Unsafe code must obey exactly the same rules as safe code. You don't get to "turn off the borrow-checker" or "turn off the type system", you just get the capability to perform some new dangerous operations, and it's your responsibility to ensure they uphold the same rules as safe code.
Exactly. That's why the snippet comes with a big fat warning and strict rules that the program needs to adhere to to make the guarantees that any reads to the memory region already see initialized code.
@Coding-Badly
Yep, I was just trying to jog my memory about AVR processors having something like that.
@alice
The fact that the invalid memory is behind a raw pointer is very important for the UB rules, because raw pointers are not required to point at a valid value.
I think that is considered UB because safe code may be optimized in a way that it accesses that invalid region, while *mut can only be accessed in unsafe code, where the compiler can rely on the programmer to guarantee that access only happens if the memory is verified to be valid. (Also I think unsafe code is not rearranged by the compiler?). Or simply that by doing that you will most likely shoot yourself in the leg, because in most cases it cannot be guaranteed that no accesses happen to that variable, even in safe code.
However, that cannot be used to argue that it isn't UB because the relationship between UB and miscompiled is only a one-way relation:
I agree, however I'm starting to have the feeling we are conflating two things. UB-suspicious code as in badly written code itself, and the actual UB, that happens when the hardware is running the UB-suspicious binary, and triggering a code path where it starts exhibiting undefined behaviour ie. doing random stuff, that is not what we would expect by looking at the code.
you must refer to the rules for UB instead.
The rule you must be referring to is this: Producing an invalid value, even in private fields and locals.
. Which is clearly documented, and I guess we all agree on why it's bad.
TLDR: But as I finished writing up my answers, I think I finally locked in on what is the root of the debate here is:
Should a value be considered produced if it's ephemeral and it's replaced before anyone else has a chance to read it? Can a value unknown to all influence the behaviour of the application?
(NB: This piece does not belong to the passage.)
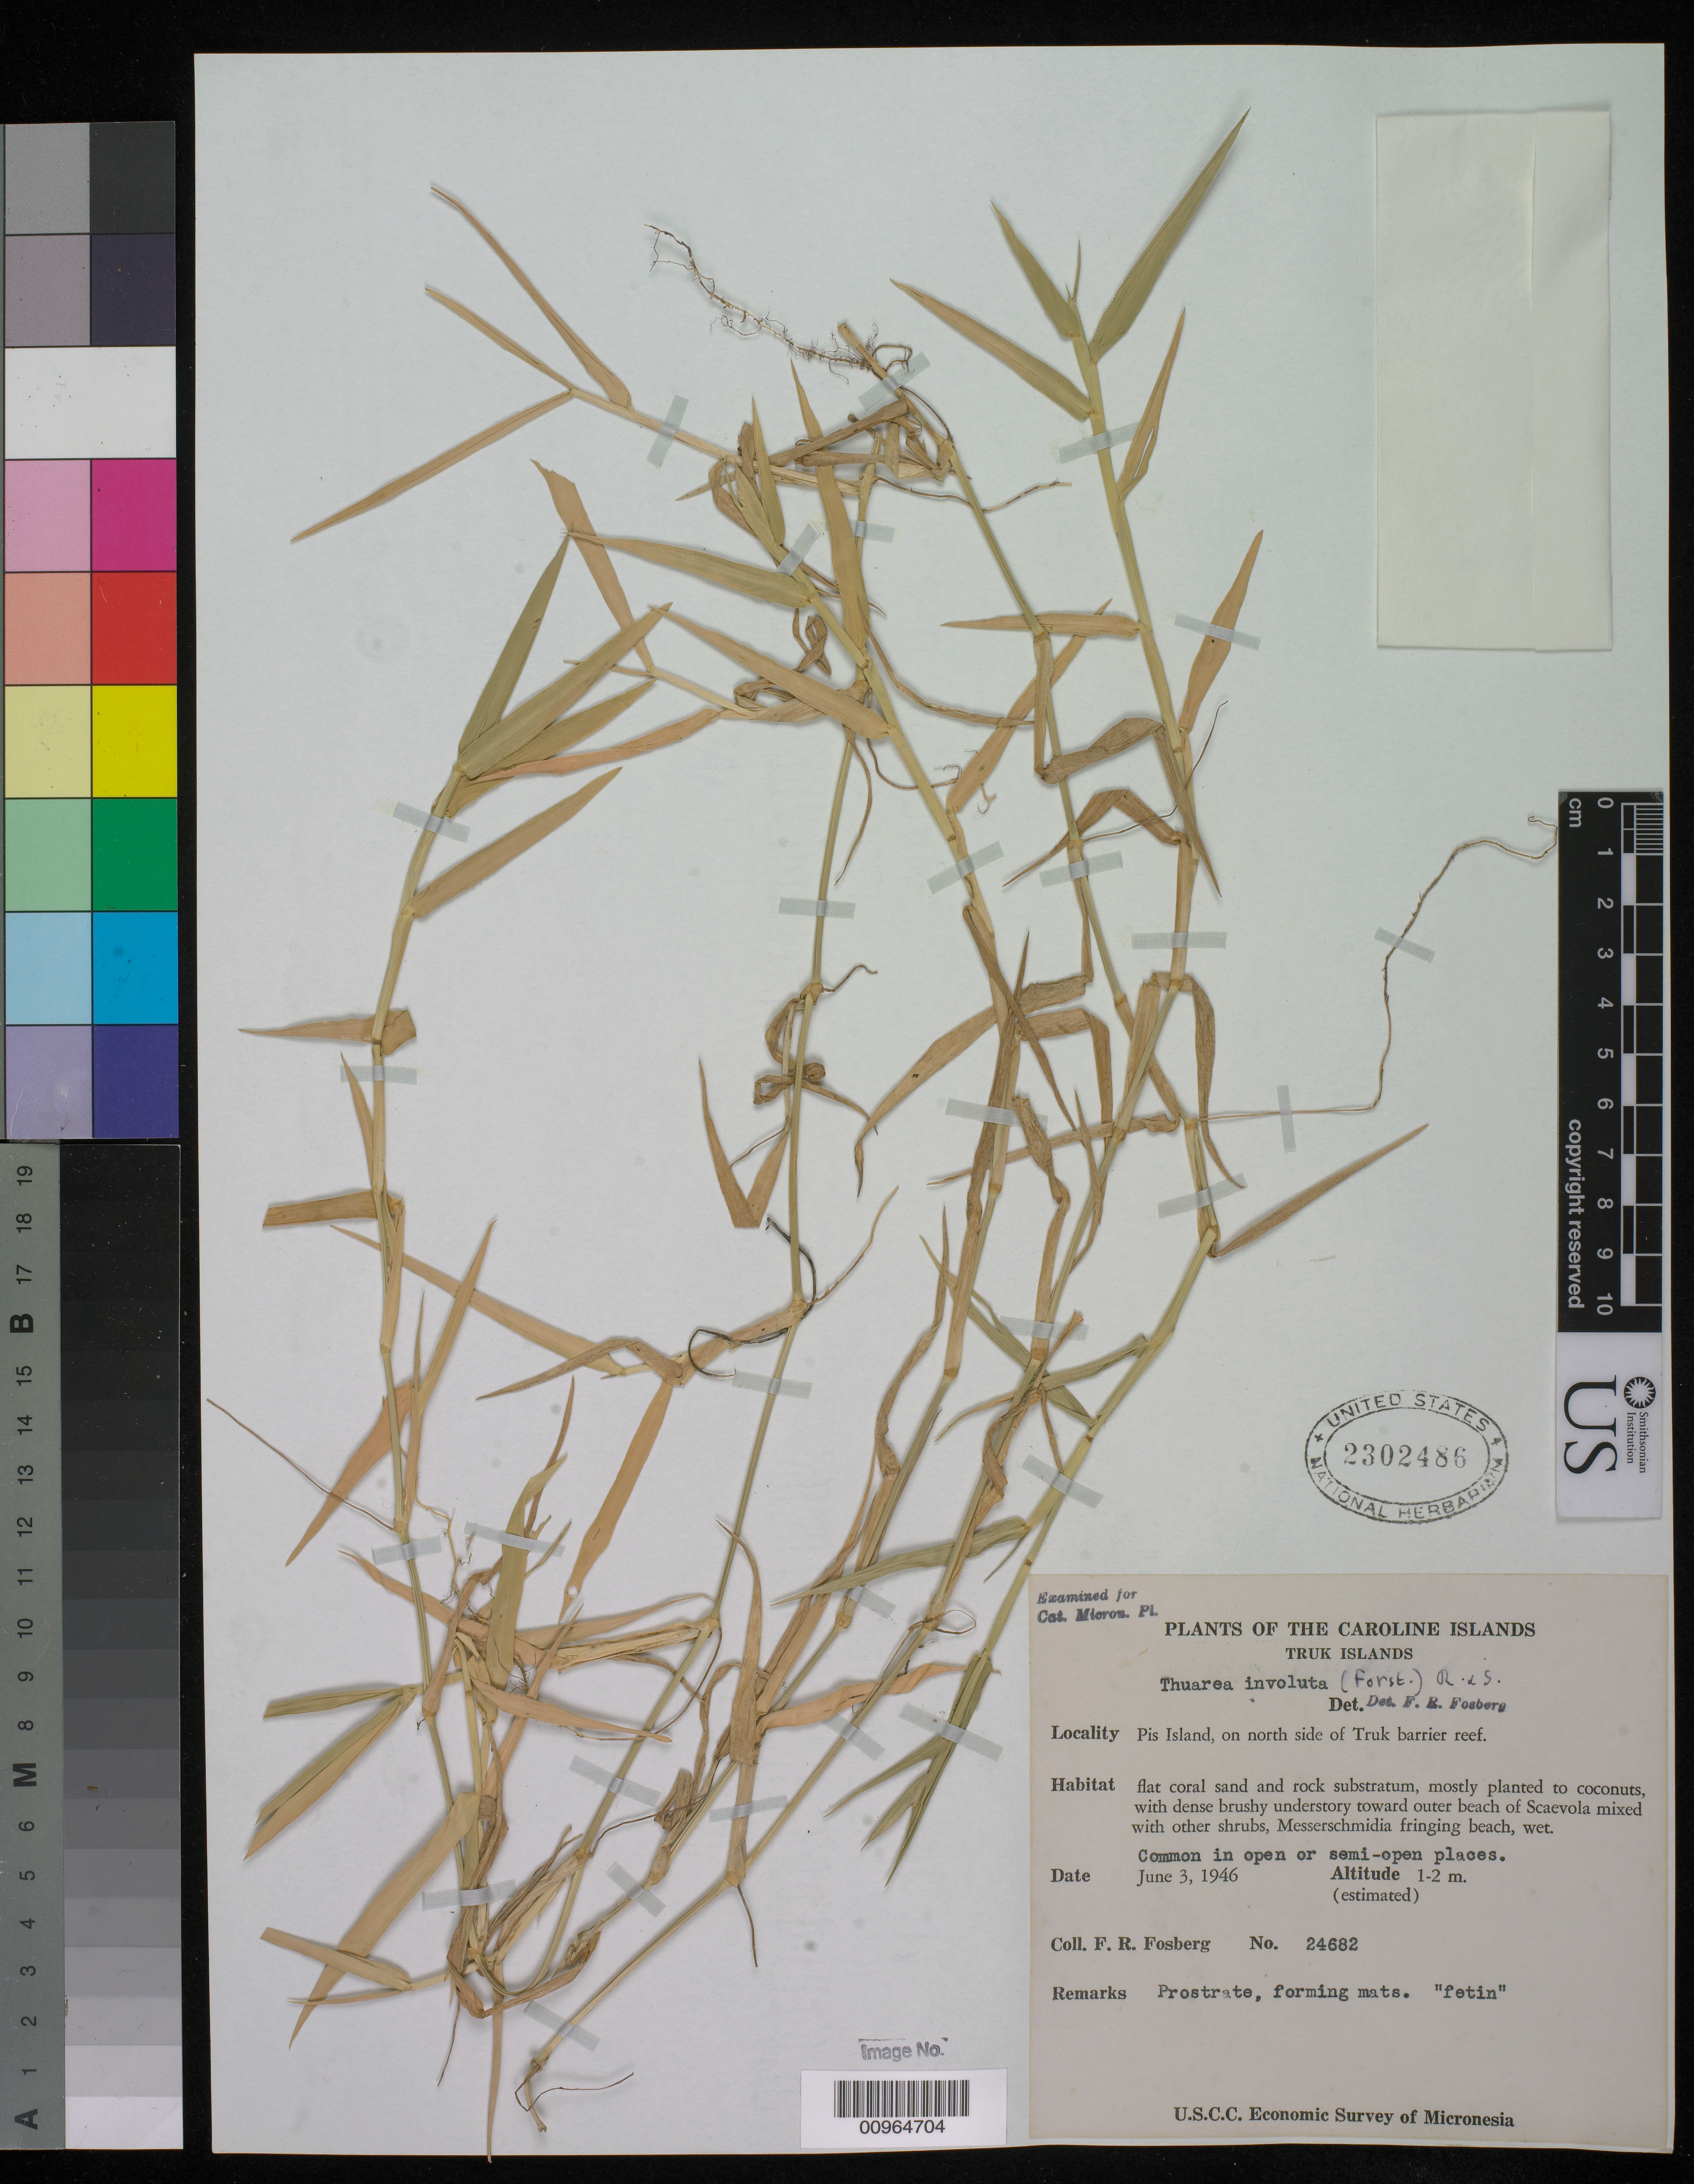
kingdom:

In a more real-world - albeit contrived - example, can me writing down the base64 encoded private key for Satoshi Nokomoto's wallet and hiding it in a backpack in the woods impact your life, IF you don't have knowledge about it? Even if you do have knowledge about it, it doesn't necessarily impact your life, because you may or may not go searching for it, depending on your concience, but if you don't know about it, it CANNOT impact your life.